FIGURE 4 |. Neutrophil migration is reversibly mechano-responsive to vascular pressure.

(a) Representative image of neutrophil migration with cell trajectories (yellow) in the LPS model of acute lung injury. (b) Neutrophil migration map of paths travelled by single neutrophils over a 5-minute imaging interval. (c) Neutrophil average speed increases with vascular pressure and is reversible in LPS-damaged lungs (n=3 mice), for a constant alveolar pressure of 7 cmH₂O. (d) Persistence directionality of neutrophil migration in LPS-damaged lungs (n=3 mice). (e) Representative traced neutrophil migration in intra-alveolar (yellow), interstitial (green), and intravascular (magenta) spaces in Sp3 pneumonia lungs at a pulmonary artery pressure (PA) of 15 cmH₂O and a constant alveolar pressure of 7 cmH₂O. (f) Neutrophil migration map for 15 cmH₂O hydrostatic perfusion pressures and a constant alveolar pressure of 7 cmH₂O in pneumonia lungs for 5 minutes. (g) Neutrophil average speed and (h) persistence in intra-alveolar, interstitial, and intravascular spaces under 0 or 15 cmH₂O hydrostatic perfusion pressures in pneumonia lungs (n=3 mice), for a constant alveolar pressure of 7 cmH₂O. (i) Neutrophil average speed in pneumonia lungs under quasi-static alveolar pressures of 3 (m=38 neutrophil across n=2 mice) versus 18 cmH₂O (m=40 neutrophil across n=2 mice). (j) Representative changes in single neutrophil speed, aspect ratio, circularity of the same neutrophil with its respective aspect ratio vs. speed and circularity vs. speed linear regressions, and the regression coefficient of determination of aspect ratio vs. speed and circularity vs. speed of a population of neutrophils (m=27 cells over n=3 mice). Boxplots present median with 25th and 75th percentiles, whiskers are the maximum and minimum data points not considered outliers. Comparison between groups performed with two-tailed Student’s t-test for significance < 0.05.

FIGURE 5 |. Respiration-circulation coupling in healthy lungs and its disruption by acute injury.
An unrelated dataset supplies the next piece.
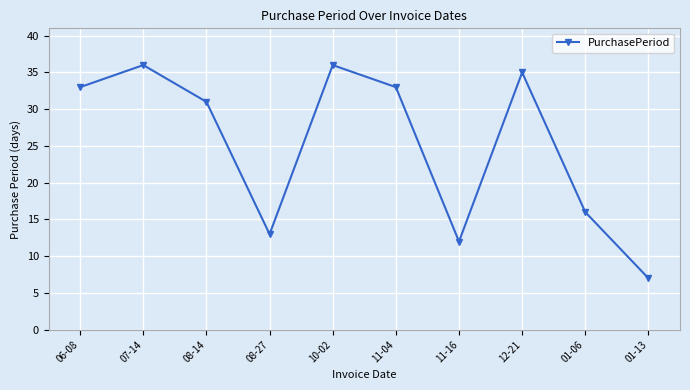

What is the maximum value shown in the chart?

36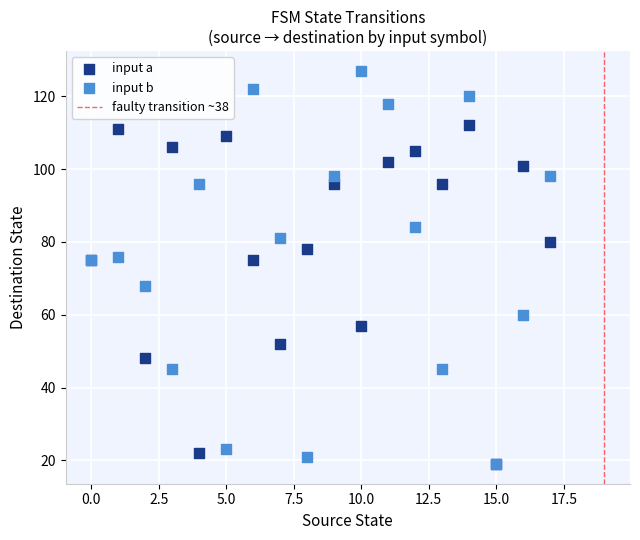

In the input a series, what Y value is closest to 65?

57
(a) Representative image of structural changes in the lung associated with variable quasi-static alveolar and vascular pressures, with measurements of diameter changes in single lung capillaries (white arrows) and large arterioles (yellow arrows), which can be tracked in the crystal ribcage across normal respiration-circulation parameters. Respiration-circulation coupling trends can be observed by measuring the vascular diameter in response to changing pressures in (b) large, heathy arterioles and venules (m=15 ROI over n=3 mice) and (c) healthy capillaries (m=19 ROI over n=4 mice). (d) Representative images of the injured lung after challenge with LPS, showing that single capillaries (white arrows) affected by acute injury (LPS) become inflamed and distend differently for the same pressure range. (e) Capillaries acutely injured after LPS challenge become non-responsive to changes in alveolar and vascular pressure (m=16 ROI over n=4 mice). All traces are presented as mean ± SEM and the p-value determined by testing groups using two-tailed Student’s t-test for significance < 0.05. (f) Neutrophils migrate at faster speeds as vascular pressure measured at the pulmonary artery (PA) increases (m>130 neutrophils over n=2 mice) compared with little effect of increasing air pressure in the alveoli (m=40 neutrophils over n=2 mice). (g) Similarly vascular diameter changes are significantly different with increasing vascular pressure (n=2 mice), while changing alveolar pressure has little effect on it (n=2 mice). (h) Injecting Evans blue labeled agarose (green) produces a local blockage in the lung that disrupts alveolar-capillary function, as alveoli near the blockage do not deform across quasi-static air pressures and exclude perfused fluorescent tracer, while alveoli and capillaries farther away from the blockage remain functional (m=40 alveoli over n=1 mouse).